İkinci Dünya Savaşı’nın kendisine kazandırdığı belki de tek şey Paris’in Alman İşgali’nden kurtulması sırasında hayranı olduğu Ernest Hemingway ile tanışmasıdır. Savaş bitince ülkesine dönmez ve “Nazi Temizleme Projesi” olarak adlandırılan çalışmaya katılır. Fakat aldığı ilginç(!) kararlar burada da kendini gösterir ve Slyvia isminde Alman bir kadın ile evlenerek Amerika’ya döner. Şimdilik bir sorun gözükmüyor değil mi? Evet Slyvia’nın Nazi, Salinger Ailesi’nin ise Yahudi olması dışında hiç bir sorun yok. Zaten bu evlilik de bir süre sonra biter.

En büyük özelliği yediği darbeler sebebiyle dünyaya büyük bir öfke duyması, sahteliğe gelememesi ve bunu açıkça dile getirmesi olan Salinger roman ile birlikte gelen büyük ilgiden ciddi şekilde bunalmıştır. Kırsalda bir ev alarak insanlardan uzaklaşmış hatta zamanla eşi ve çocuğundan dahi bunalarak evin bahçesinde müştemilatı bir odaya çevirerek orada yatıp kalkmaya, orada durmaksızın yazmaya başlar.

Fakat yazdıklarını yayınlamak gibi bir derdi yoktur. Sadece kimseyle muhatap olmadan durmaksızın yazmak ister. Bu onun bir nevi terapisi, meditasyonudur. Hayranları ve gazeteciler de en sonunda Salinger sinirlenir de yazdıklarını bahçesinde yakar, onları sonsuza dek yok eder diye yazarı rahat bırakmaya karar verdiler.

Salinger yazdıklarının yanına çocuklarını ve eşini dahi yaklaştırmazdı. Kabul ettiği tek misafirler Budist rahiplerdi. Salinger misafir ettiği bu rahipler ile uzun sohbetler ediyor, daha sonra da meditasyon veya üretim krizlerine giriyordu. Kızına göre babası garip ve hastalıklı biriydi. Kötü bir çocukluk geçiren eşi, Salinger ile mutsuz olmuş ve yalnız kalmıştı. Salinger açıkça bencil bir adamdı. İşin ilginci meditasyon ve Zen uğraşlarına rağmen bu bencillikten asla kurtulamadı.

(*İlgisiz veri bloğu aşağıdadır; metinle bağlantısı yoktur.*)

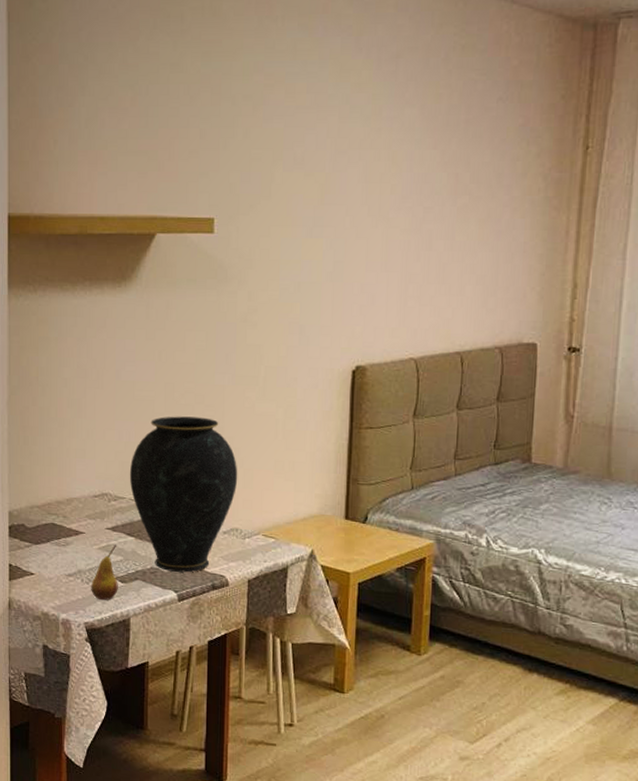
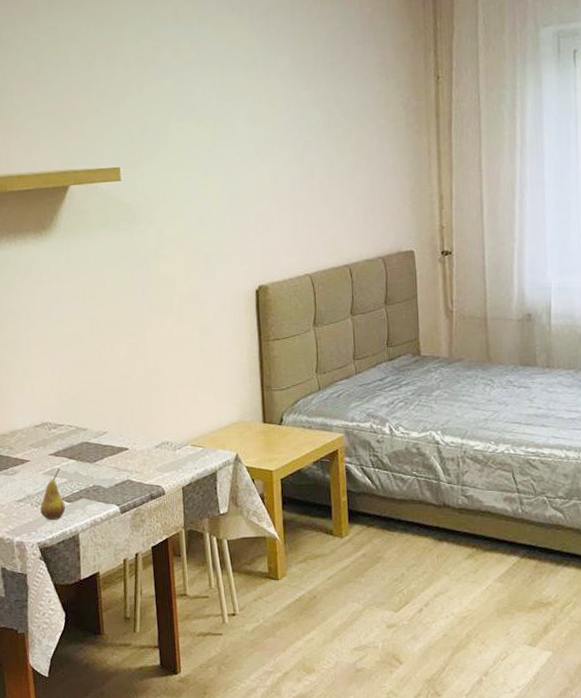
vase: present [129,416,238,573] -> none [65,345,164,487]

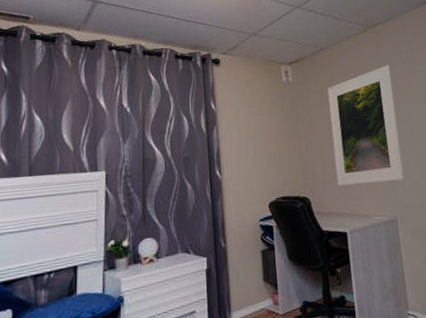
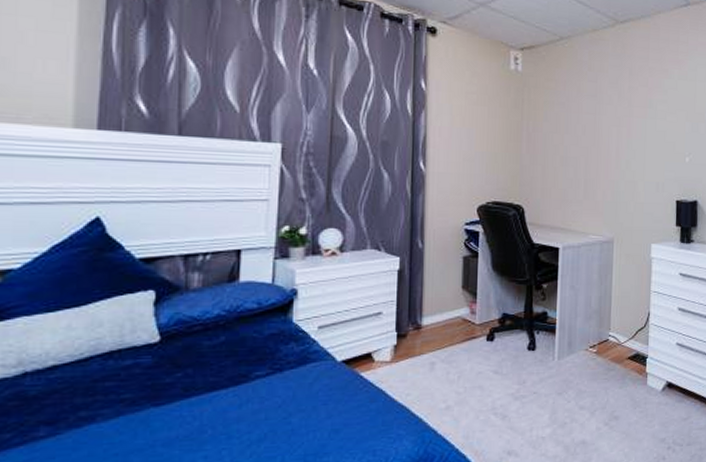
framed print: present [327,65,405,186] -> none [557,70,634,200]

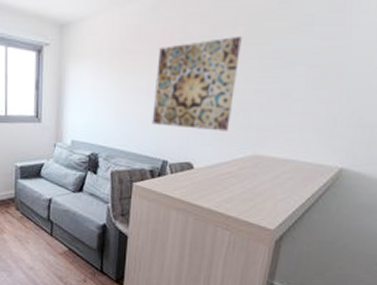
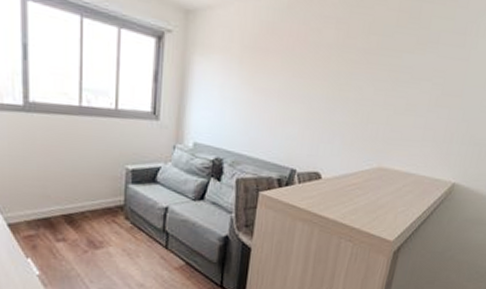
wall art: present [151,35,242,131] -> none [281,45,375,142]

Bilinen son fotoğrafı bir market çıkışında kendisi görüntüleyen kişiye yumruk salladığı bu görseldir.

(Kaynak: https://kiyimuzik.com/gercekleri-ve-siki-bir-yumrugu-esirgemen-yazar-j-d-salinger/)

Salinger ile ilgili ufak tefek bilgilere bakarken rastladığım çok ilginçtir detayı paylaşayım sizinle. 1990 Tarihli ve geek çevrelerinde sıkça dalga geçilen Kaptan Amerika ( https://www.imdb.com/title/tt0103923/?ref_=nm_flmg_act_27 ) filminin baş rolünde yazarın oğlu Matt Salinger oynuyor.

Bu gereksiz bilgiden sonra muhteşem kitap Catcher in the Rye’ı ve Rebel in the Rye filmini hazır eve kapanmışken (umarım işim var bahanesi ile gezmiyorsunuzdur) şiddetle tavsiye ediyorum.

Mutlu, sağlıklı ve evde geçecek bir hafta dileğiyle.